At a conference held in the City of London recently by the health insurance group Aviva, for example, one of the speakers was the communications director of Extinction Rebellion. He urged the City audience to whistleblow their companies’ strategic plans to Extinction Rebellion who would post them online: his explanation being that the climate emergency is so much greater than we’ve been told by our lying governments that this kind of economic sabotage is vital to our survival. Several of the conference attendees cheered.

I haven’t seen this reported by Aviva or written up elsewhere. But I expect that Aviva is far from the only woke corporate institution suffering from this kind of cognitive dissonance – giving oxygen space and uncritical enthusiasm to people who are, au fond, its sworn enemies hell bent on destroying the entire economic system whence it derives its business model.

Extinction Rebellion represents the most extreme end of the green movement which sees economic growth as an unsustainable evil and Western industrial civilisation as something which must necessarily be destroyed if the world is to enjoy any kind of future.

If its view of the world sounds slightly unhinged that’s probably because it is unhinged.

There is little if any scientific evidence to support its deranged world view; yet its conviction that it is right, that indeed it has a monopoly on truth, is as strong as any doomsday cult’s.

It spells out what it believes very clearly in this private briefing document, which lists its aims and describes its philosophy:

  1. To show to radical people (and internationally) that it is possible to have an “impossible” plan and carry out a rebellion – however small (or large!) and thus increase the “overton window” of acceptable discourse on the ecological crisis. 

  2. To create a national conversation about the ecological crisis and climate breakdown – including that our families/communities/society and state are facing existential threat. This includes to discuss our demands with the government/ political parties (see below). Also to support further uprisings to demand change off the back of the door we open.

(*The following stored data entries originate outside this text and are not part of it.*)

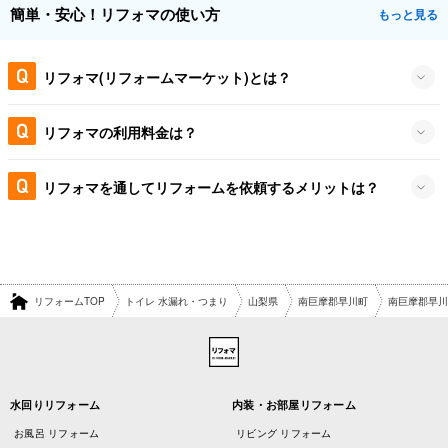
簡単・安心！リフォマの使い方
もっと見る
リフォマ(リフォームマーケット)とは？
リフォマの利用料金は？
リフォマを通してリフォームを依頼するメリットは？
リフォームTOP
トイレ 水漏れ・つまり
山梨県
南巨摩郡早川町
南巨摩郡早川
水回りリフォーム
内装・お部屋リフォーム
お風呂 リフォーム
リビング リフォーム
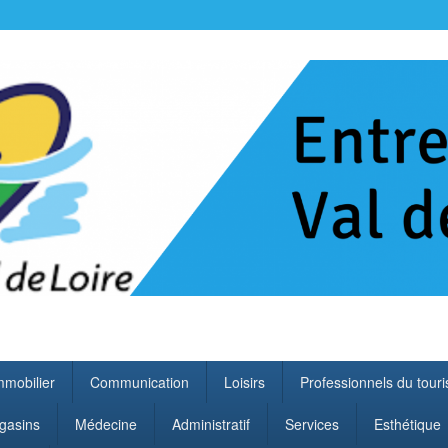
l de Loire
mmobilier
Communication
Loisirs
Professionnels du tour
gasins
Médecine
Administratif
Services
Esthétique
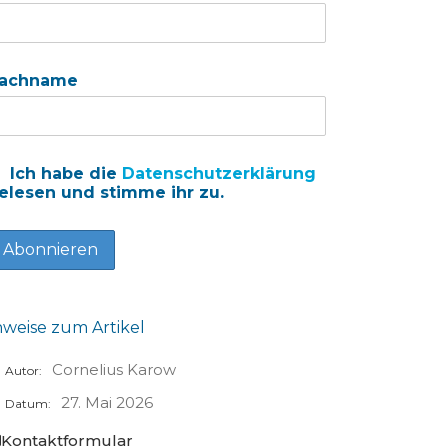
achname
Ich habe die
Datenschutzerklärung
elesen und stimme ihr zu.
nweise zum Artikel
Cornelius Karow
Autor:
27. Mai 2026
Datum:
Kontaktformular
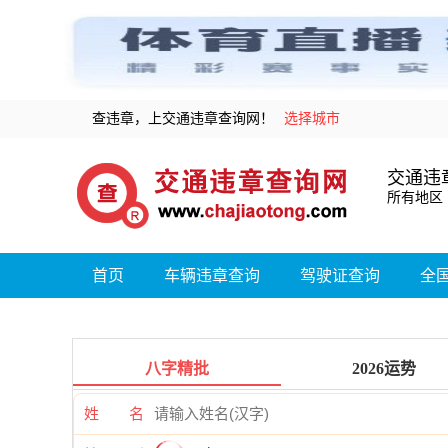
查违章，上交通违章查询网！
选择城市
交通违
所有地区
首页
车辆违章查询
驾驶证查询
全
八字精批
2026运势
姓 名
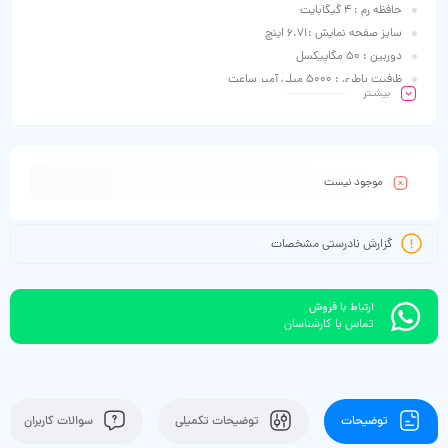
حافظه رم : 4 گیگابایت
سایز صفحه نمایش :6.71 اینچ
دوربین : 50 مگاپیکسل
ظرفیت باطری : 5000 میلی آمپر ساعت
بیشـتر
موجود نیست
گزارش نادرستی مشخصات
ارتباط با فروش
تماس با کارشناسان
توضیحات
توضیحات تکمیلی
سوالات کاربران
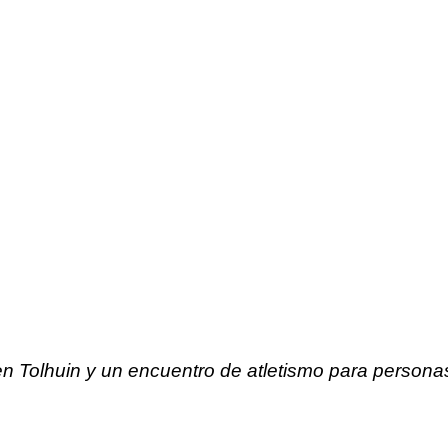
 en Tolhuin y un encuentro de atletismo para person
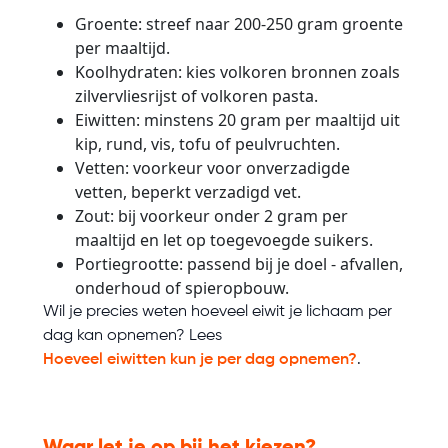
Groente: streef naar 200-250 gram groente
per maaltijd.
Koolhydraten: kies volkoren bronnen zoals
zilvervliesrijst of volkoren pasta.
Eiwitten: minstens 20 gram per maaltijd uit
kip, rund, vis, tofu of peulvruchten.
Vetten: voorkeur voor onverzadigde
vetten, beperkt verzadigd vet.
Zout: bij voorkeur onder 2 gram per
maaltijd en let op toegevoegde suikers.
Portiegrootte: passend bij je doel - afvallen,
onderhoud of spieropbouw.
Wil je precies weten hoeveel eiwit je lichaam per
dag kan opnemen? Lees
Hoeveel eiwitten kun je per dag opnemen?
.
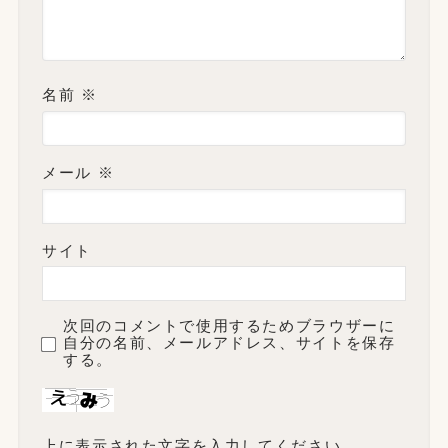
名前
※
メール
※
サイト
次回のコメントで使用するためブラウザーに
自分の名前、メールアドレス、サイトを保存
する。
上に表示された文字を入力してください。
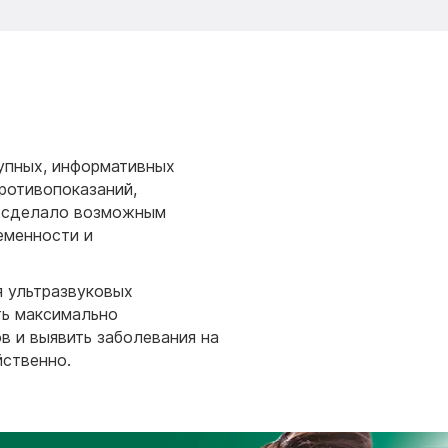
тупных, информативных
ротивопоказаний,
а сделало возможным
еменности и
 ультразвуковых
ть максимально
в и выявить заболевания на
йственно.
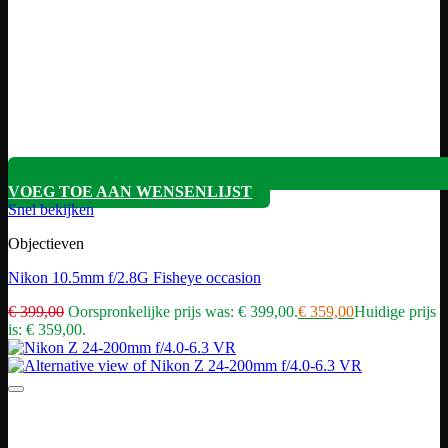
VOEG TOE AAN WENSENLIJST
Snel bekijken
Objectieven
Nikon 10.5mm f/2.8G Fisheye occasion
€
399,00
Oorspronkelijke prijs was: € 399,00.
€
359,00
Huidige prijs
is: € 359,00.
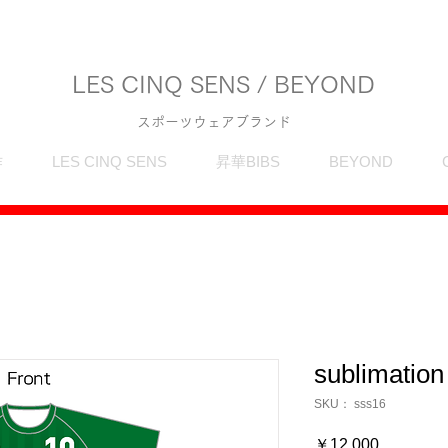
LES CINQ SENS / BEYOND
スポーツウェアブランド
作
LES CINQ SENS
昇華BIBS
BEYOND
sublimation
SKU： sss16
価
￥12,000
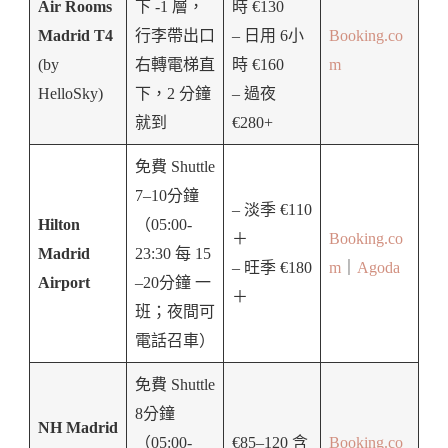
Air Rooms
下 -1 層，
時 €130
Madrid T4
行李帶出口
– 日用 6小
Booking.co
(by
右轉電梯直
時 €160
m
HelloSky)
下，2 分鐘
– 過夜
就到
€280+
免費 Shuttle
7–10分鐘
– 淡季 €110
Hilton
（05:00-
＋
Booking.co
Madrid
23:30 每 15
– 旺季 €180
m
｜
Agoda
Airport
–20分鐘 一
＋
班；夜間可
電話召車）
免費 Shuttle
8分鐘
NH Madrid
（05:00-
€85–120 含
Booking.co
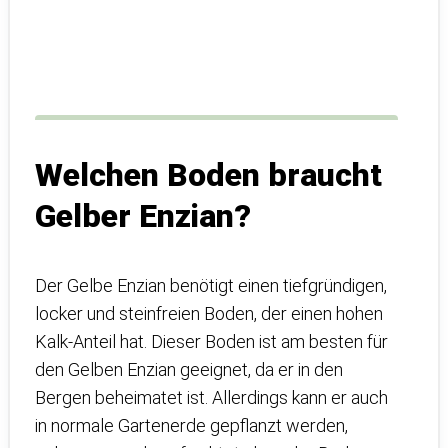
Welchen Boden braucht
Gelber Enzian?
Der Gelbe Enzian benötigt einen tiefgründigen,
locker und steinfreien Boden, der einen hohen
Kalk-Anteil hat. Dieser Boden ist am besten für
den Gelben Enzian geeignet, da er in den
Bergen beheimatet ist. Allerdings kann er auch
in normale Gartenerde gepflanzt werden,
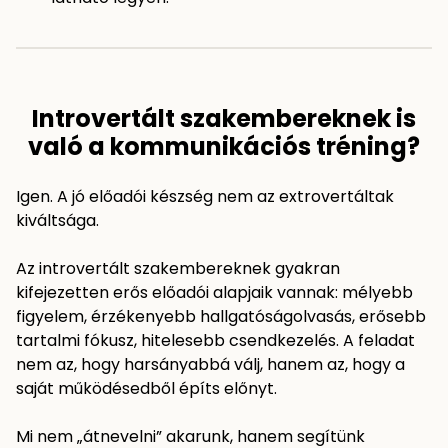
Introvertált szakembereknek is
való a kommunikációs tréning?
Igen. A jó előadói készség nem az extrovertáltak
kiváltsága.
Az introvertált szakembereknek gyakran
kifejezetten erős előadói alapjaik vannak: mélyebb
figyelem, érzékenyebb hallgatóságolvasás, erősebb
tartalmi fókusz, hitelesebb csendkezelés. A feladat
nem az, hogy harsányabbá válj, hanem az, hogy a
saját működésedből építs előnyt.
Mi nem „átnevelni” akarunk, hanem segítünk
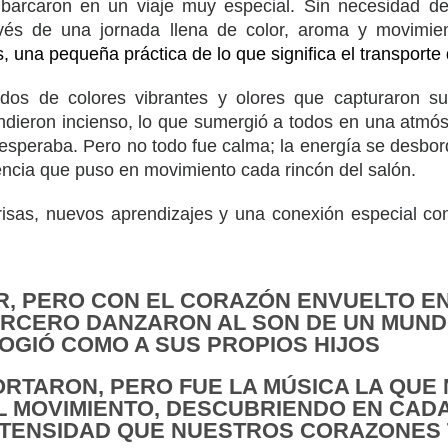
barcaron en un viaje muy especial. Sin necesidad de
ravés de una jornada llena de color, aroma y movimie
 una pequeña práctica de lo que significa el transporte d
ados de colores vibrantes y olores que capturaron su
ndieron incienso, lo que sumergió a todos en una atmósf
 esperaba. Pero no todo fue calma; la energía se desbo
riencia que puso en movimiento cada rincón del salón.
risas, nuevos aprendizajes y una conexión especial con
R, PERO CON EL CORAZÓN ENVUELTO EN
TERCERO DANZARON AL SON DE UN MUND
COGIÓ COMO A SUS PROPIOS HIJOS
ORTARON, PERO FUE LA MÚSICA LA QUE 
 AL MOVIMIENTO, DESCUBRIENDO EN CAD
NTENSIDAD QUE NUESTROS CORAZONES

  3. To build structure, community and test prototypes in preparation for the coming structural  collapse of the regimes of western “democracies” – now seen as inevitable due to stored up crisis. Thus preparing a foundation to transform society and resist fascism / other extremes. This includes creating Rising from the Wreckage- a Citizens Assembly based on sortition


Our overall ambition is an international rebellion that helps humanity to turn quickly onto a course that is compatible with life on earth. However we are unattached to this outcome, we also make these valiant efforts, to lead an honourable life in this time of grief, destruction and unravelling.

 

It’s their way or the highway – or so these people believe. But if they get their way — and they are perfectly sincere about their aims: this isn’t a game — then it will be the end of Western civilisation as we know it. The costs of heating or cooling homes will rocket; travel will become prohibitively expensive (and possibly, in some cases, illegal; standards of living will plummet; the children of the future (whom greenies so love to invoke) will be poorer than their forebears; state regulation will become increasingly totalitarian; resources will be rationed by the government rather than distributed by the market; still more old people will die in fuel poverty.

Perhaps the rich people alleged to be funding these eco-fascists imagine that they will be exempt — that they will form part of some kind of privileged Nomenklatura who can carry on living their privileged lifestyle as before.

Which makes their green virtue-signalling even more disgusting, slimy and hypocritical, doesn’t it?